Enforce Good Sleep Habits — The best environment for sleeping is cool, dark, and quiet. Make sure you’ve done what you can to create a sleep habitat. Light blocking shades can be installed pretty cheaply if your bedroom has light leaks. Sound machines are available to block out intrusive noise. Remove any clutter from your bed before sleeping, so you have room to move. You can condition your mind to associate falling asleep with lying in bed by using the bed for nothing but sleep (and sex, you can use it for having sex, with or without a partner). Find another place for using your computer, watching TV, studying, etc. Don’t eat a large meal or drink much in the hours before you want to fall asleep. Prepare your mind for sleep by lowering the lights, getting ready for bed, and participating in a quiet, soothing activity for 30 minutes to an hour before bedtime.
In order to get the best quality sleep, you may have to work on setting a sleep schedule, where you go to sleep and wake up at the same time every day. If you aren’t on a regular schedule, it may take a few days (and an alarm clock) to make sure you get 8 or 9 hours of sleep per night. While setting a sleep schedule, don’t allow yourself to nap during the day. If you are doing all these things and your sleep doesn’t improve after a few days, you might consider consulting a doctor – sleep disorders can be a cause, as well as a result, of depressive symptoms.
You Are What You Eat — Maintaining a healthy diet means eating just enough of the right things. You can indulge in a less than wholesome treat on occasion, but in general you body and mind will be healthier if you eat reasonable portions of nutritious food four or five times per day. Make sure you get a good balance of protein, vegetables, healthy fats, and good carbohydrates. Avoid saturated fats and highly processed foods, and sugary foods. You know the score. Eating many, small meals each day will keep your metabolism working and provide you with adequate energy throughout the day. Think of a few things you can eat even when you don’t have an appetite, if that is a problem for you.

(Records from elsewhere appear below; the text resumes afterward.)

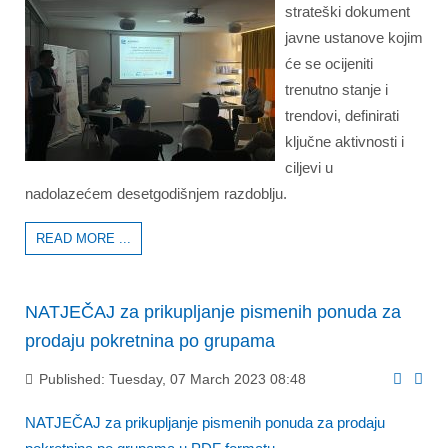
strateški dokument
javne ustanove kojim
će se ocijeniti
trenutno stanje i
trendovi, definirati
ključne aktivnosti i
ciljevi u
nadolazećem desetgodišnjem razdoblju.
READ MORE ...
NATJEČAJ za prikupljanje pismenih ponuda za
prodaju pokretnina po grupama
Published: Tuesday, 07 March 2023 08:48
NATJEČAJ za prikupljanje pismenih ponuda za prodaju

Suggestions include a boiled egg, a handful of nuts or trail mix, a smoothie or bowl of oatmeal or cereal. Eight ounces of milk can provide a lot of nutrients. Add a shot of espresso or chai to it and you have a special treat!
The #1 Most Important Thing I can tell you is that none of these things will help your mood if you just read this article without implementing changes in your life! You have likely heard most of all of these things before. As a person who has suffered from major depressive episodes, and as a professional who has, for over 10 years, worked with others who suffer from depression, I guarantee you that if you don’t make any changes, nothing will change (at least not for the better). Preventing or alleviating depression and depressive symptoms requires conscious choice, and then action. If you feel you may have some symptoms of depression, it is important that you act now, before it gets worse. If you have a significant number of symptoms, or if you feel the changes suggested here are too challenging, it is never too early (or if you are reading this, never too late) to consult a psychotherapist or professional counselor. You might talk to your doctor about your symptoms as well. Depression is a potentially fatal mental illness. The good news is that there is help, and you don’t have to go through it alone. Being at your best for the ones you love means taking care of you first! If you can’t do it for yourself, do it for them. The rest will follow.